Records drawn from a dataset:
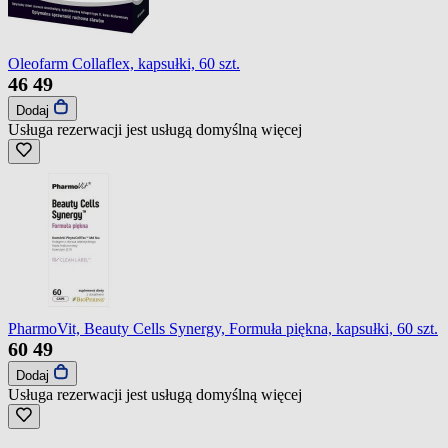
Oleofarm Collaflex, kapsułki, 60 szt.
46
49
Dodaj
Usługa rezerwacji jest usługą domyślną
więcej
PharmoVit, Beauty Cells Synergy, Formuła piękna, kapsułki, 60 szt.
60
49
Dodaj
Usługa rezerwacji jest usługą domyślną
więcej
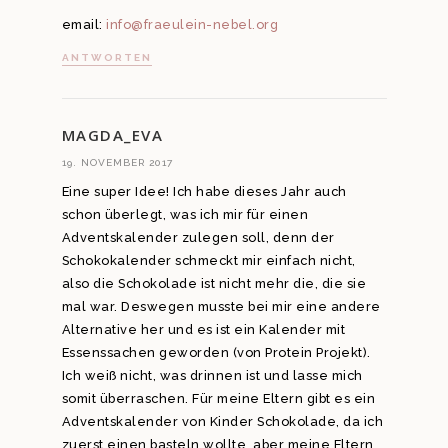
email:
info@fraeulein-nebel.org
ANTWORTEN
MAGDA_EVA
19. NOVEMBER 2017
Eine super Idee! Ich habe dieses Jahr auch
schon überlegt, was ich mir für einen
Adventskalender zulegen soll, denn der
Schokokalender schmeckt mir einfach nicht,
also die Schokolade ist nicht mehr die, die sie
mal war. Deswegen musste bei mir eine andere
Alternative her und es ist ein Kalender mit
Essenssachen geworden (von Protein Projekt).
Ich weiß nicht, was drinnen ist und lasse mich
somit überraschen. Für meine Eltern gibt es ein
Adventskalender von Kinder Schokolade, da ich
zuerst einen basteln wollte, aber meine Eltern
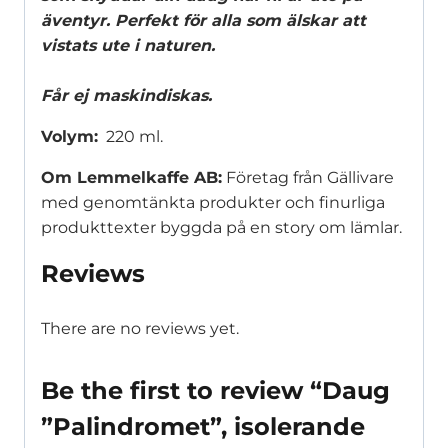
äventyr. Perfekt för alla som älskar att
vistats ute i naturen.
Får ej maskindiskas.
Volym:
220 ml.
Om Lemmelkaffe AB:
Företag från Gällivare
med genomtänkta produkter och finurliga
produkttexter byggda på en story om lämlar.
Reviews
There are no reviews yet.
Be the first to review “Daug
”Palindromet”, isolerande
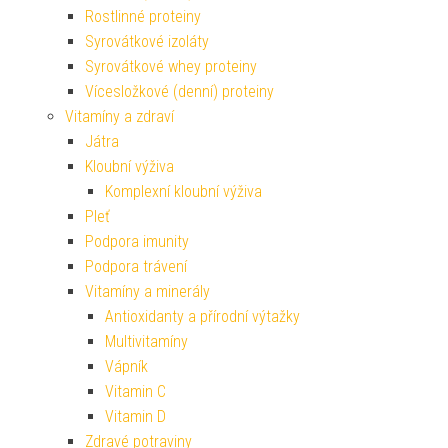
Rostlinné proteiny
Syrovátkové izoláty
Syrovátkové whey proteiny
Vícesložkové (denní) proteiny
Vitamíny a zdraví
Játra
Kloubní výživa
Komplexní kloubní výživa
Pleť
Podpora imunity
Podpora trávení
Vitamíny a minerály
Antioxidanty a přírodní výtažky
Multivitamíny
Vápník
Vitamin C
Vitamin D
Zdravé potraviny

Problem:
Copy all of the data word for word, and keep the pictures out of it.

Final answer:
Oleofarm Collaflex, kapsułki, 60 szt.
46
49
Dodaj
Usługa rezerwacji jest usługą domyślną
więcej
PharmoVit, Beauty Cells Synergy, Formuła piękna, kapsułki, 60 szt.
60
49
Dodaj
Usługa rezerwacji jest usługą domyślną
więcej
email:
info@fraeulein-nebel.org
ANTWORTEN
MAGDA_EVA
19. NOVEMBER 2017
Eine super Idee! Ich habe dieses Jahr auch
schon überlegt, was ich mir für einen
Adventskalender zulegen soll, denn der
Schokokalender schmeckt mir einfach nicht,
also die Schokolade ist nicht mehr die, die sie
mal war. Deswegen musste bei mir eine andere
Alternative her und es ist ein Kalender mit
Essenssachen geworden (von Protein Projekt).
Ich weiß nicht, was drinnen ist und lasse mich
somit überraschen. Für meine Eltern gibt es ein
Adventskalender von Kinder Schokolade, da ich
zuerst einen basteln wollte, aber meine Eltern
äventyr. Perfekt för alla som älskar att
vistats ute i naturen.
Får ej maskindiskas.
Volym:
220 ml.
Om Lemmelkaffe AB:
Företag från Gällivare
med genomtänkta produkter och finurliga
produkttexter byggda på en story om lämlar.
Reviews
There are no reviews yet.
Be the first to review “Daug
”Palindromet”, isolerande
Rostlinné proteiny
Syrovátkové izoláty
Syrovátkové whey proteiny
Vícesložkové (denní) proteiny
Vitamíny a zdraví
Játra
Kloubní výživa
Komplexní kloubní výživa
Pleť
Podpora imunity
Podpora trávení
Vitamíny a minerály
Antioxidanty a přírodní výtažky
Multivitamíny
Vápník
Vitamin C
Vitamin D
Zdravé potraviny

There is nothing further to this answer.